Haiti protesters

A man wears a werewolf mask during a protest against insecurity, on August 7, 2023, near the Prime Minister's official house in Port-au-Prince, Haiti. 

| Courtesy | AFP

Chilling message to Kenyan police from Haiti insiders

What you need to know:

  • Already, gang leader Jimmy Barbecue Cherizer, a former police officer has warned Kenyan police officers not to set foot in the country saying that they will deal with them ruthlessly.
  • President William Ruto has asked for more funding for the project saying that the mission will provide a different footprint in the history of international interventions in Haiti.

Civil Society Groups in Haiti have warned Kenyan police officers destined for the Caribbean nation in a multinational mission, that country gangs could be too tough for them.

This comes just days after the United Nations Security Council endorsed deployment of the Multinational Security Support (MSS) Mission to Haiti, paving the way for countries such as Kenya to send their pledged armed personnel to the Caribbean country.

In an exclusive interview with the Nation, Mr Gedeon Jean, director of the Centre for Analysis and Research in Human Rights (CARDH) said the move to deploy police officers from Kenya to his home country was welcome but the officers should be very cautious.

This week, Ms Gaelle Castor an opposition political leader in Haiti who doubles up as the Executive Director and Founder of Se Fanm which is a nonprofit organisation aimed at empowering Haitian women and children jetted into the country with the same message: that Kenya should be cautious.

Already, gang leader Jimmy Barbecue Cherizer, a former police officer has warned Kenyan police officers not to set foot in the country saying that they will deal with them ruthlessly. According to Mr Jean and Ms Castor, already police officers in Haiti had raised concern that the gang members were using deadly weapons which are no match with what they were being given by their government.

“Haitians appreciate the contribution that Kenya has made, because there is a need to protect people especially here where gang violence is exacerbating. However, they should know that already the Haitian police have raised concerns saying that they do not have the capacity to fight the gangs,” Mr Jean told Saturday Nation.

He, however, said Kenya could be in a position to deal with the gangs and help restore normalcy in the North America based country after accessing the situation on the ground.


Police officers patrol a neighbourhood amid gang-related violence in downtown Port-au-Prince on April 25, 2023. Between April 14 and 19, clashes between rival gangs left nearly 70 people dead, according to a United Nations statement released April 24

Photo credit: AFP

According to Mr Jean, the officers who will be sent to Haiti should be the most experienced, and that as is, all Haitians had their fingers crossed hoping the situation will improve once the team lands there.

“I am informed that at the United Nations level, they are working to limit possible abuses, taking into account past experiences (MINUSTAH). We too are working in this direction,” he said.

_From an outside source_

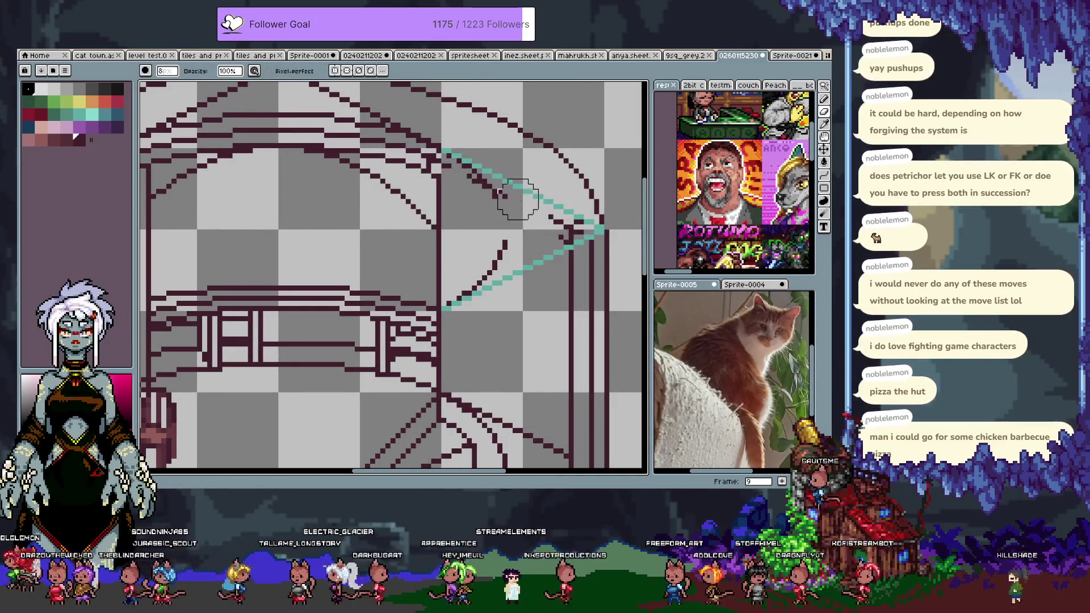
key(ctrl+z)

The activist said they had already agreed as members of the civil society groups in Haiti that they will offer their support to any security teams that will be heading there but as long as they respect the law and also act while guided by human rights policies.

Mr Jean said if there were members of various gangs that were willing to surrender then they should also be given a chance to do so.

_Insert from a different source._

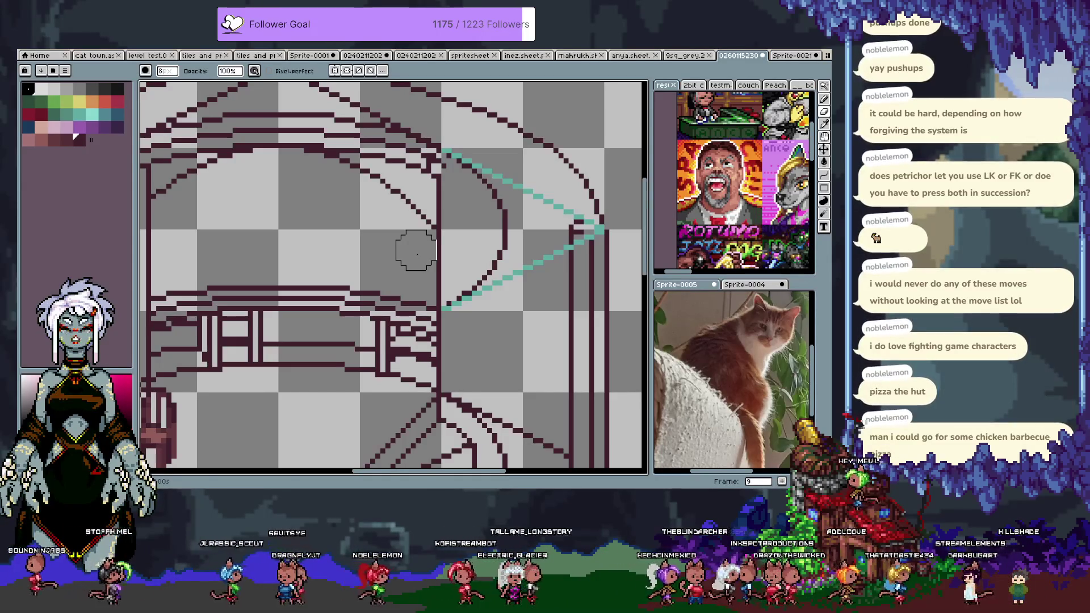
Step: Bring the lower wall and stairs into view and draw the wall's curved edge
key(i)
key(b)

In as much as he thanked Kenya for deciding to assist, Mr Jean said, ultimately, the problems Haiti is facing can only be solved by Haitians and not external forces.

“However, it is not up to the multinational mission to resolve the structural factors of insecurity in Haiti: politics and economy focused on violence and crime, the flow of weapons from neighboring countries can only be solved here,” he said.

This was echoed by Ms Castor who said the problems facing Haiti that led to insecurities were purely political and should be solved by the people in her home country.

Speaking while addressing journalists at Haki Afrika offices located in Lang’ata, Nairobi county, Ms Castor warned that Kenyan police officers should know that they were dealing with gangs that were well equipped with weapons which were being constantly supplied.

“We do have concerns regarding the utilisation of Kenya and other mandated countries’ police forces in Haiti. It appears that these nations are being tasked with finding solutions to conditions that have been created by other nations who are reluctant to reveal their identities due to potential international condemnation,” Ms Castor said. HE said Kenya has a history of disrespecting human rights when dealing with local matters and their worry was that they might use the same force against the people of Haiti.

She said that they were worried that the Kenyan operation in Haiti might end up worsening the situation and causing more harm than good especially if the officers fail to “uphold the principles of rule of law, human rights and access to justice.”

According to her, Kenyan police officers should undergo a lot of training including dealing with the language barrier issue if at all they were determined to end the conflict in Haiti.

The activist said all eyes were now on the Kenyan parliament on whether they will allow their police officers to head to Haiti without taking proper considerations.

“Before deployment, Kenyan government should consider the wanting state of security in Kenya and the need to ensure safety and security of Kenyans is prioritised. These include; the terror attacks in Lamu and Tana River, the worsening situation in the border of Kisumu and Kericho and the unresolved mystery of Shakahola deaths.” She said.

Haki Afrika boss Hussein Khalid also told the Saturday Nation that Kenyan police officers should be very cautious.

He said the organisation was against the deployment of the police officers to Haiti but now the decision cannot be reversed after the UN approved it.

“The Kenyan police officers should be very cautious as they head to Haiti, they should know that the gangs there are ruthless and cannot be compared to local demonstrators who only throw stones,” he said.

He also asked the United States of America (USA) to increase the Sh14 billion annual funding to Kenya on the Haiti mission.

President William Ruto has also asked for more funding for the project saying that the mission will provide a different footprint in the history of international interventions in Haiti.

On his part, Deputy President Rigathi Gachagua said: “Our policemen have a very good track record across the world. The UN Security Council, after thoroughly checking on the output of our police officers, they recommended our officers to join forces with other officers across the world to bring order in Haiti. The UN has given our officers affirmation that they can be entrusted as the best in calming chaos and bringing order.”